Pictures paired with source code
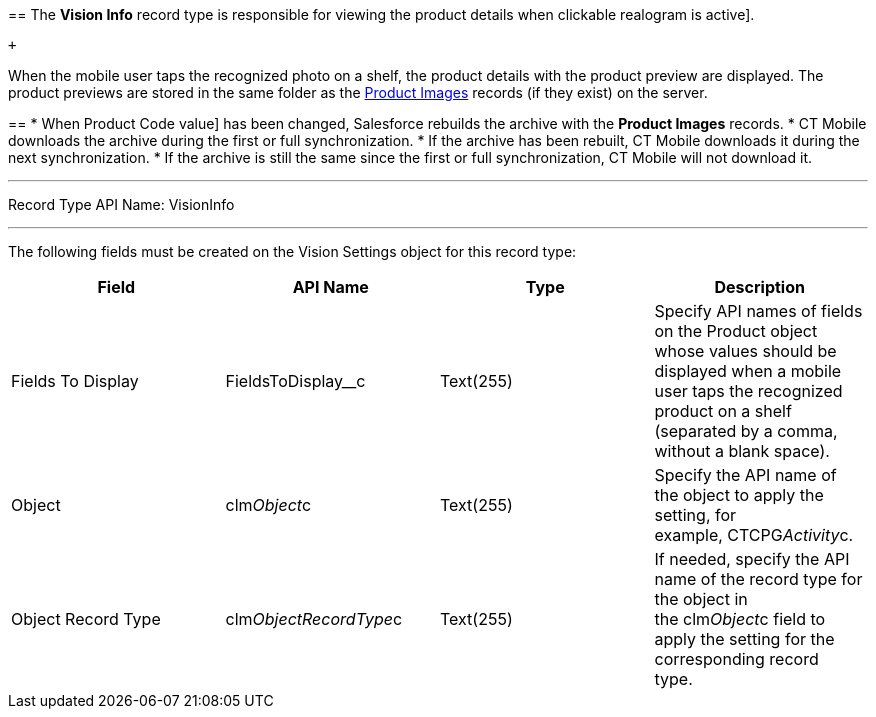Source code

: == 
The *Vision Info* record type is responsible for viewing the product details when
clickable realogram is active].

 +

When the mobile user taps the recognized photo on a shelf, the product
details with the product preview are displayed. The product previews are
stored in the same folder as the
link:product-image-field-reference.html[Product Images] records (if they
exist) on the server. 

== 
* When 
Product Code value] has been changed, Salesforce rebuilds the archive
with the *Product Images* records.
* CT Mobile downloads the archive during the first or full
synchronization.
* If the archive has been rebuilt, CT Mobile downloads it during the
next synchronization.
* If the archive is still the same since the first or full
synchronization, CT Mobile will not download it. 

'''''

Record Type API Name: VisionInfo

'''''

The following fields must be created on the Vision Settings object for
this record type: +

[width="100%",cols="25%,25%,25%,25%",]
|=======================================================================
|*Field* |*API Name* |*Type* |*Description*

|Fields To Display |FieldsToDisplay__c |Text(255) + |Specify API names
of fields on the Product object whose values should be displayed when a
mobile user taps the recognized product on a shelf (separated by a
comma, without a blank space).

|Object |clm__Object__c |Text(255) |Specify the API name of the object
to apply the setting, for example, CTCPG__Activity__c. 

|Object Record Type |clm__ObjectRecordType__c |Text(255) |If needed,
specify the API name of the record type for the object in
the clm__Object__c field to apply the setting for the corresponding
record type. 
|=======================================================================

What needs to be done: What is needed here is how many lines of the entries contain "shelf"; give that number alone.

Task result: 2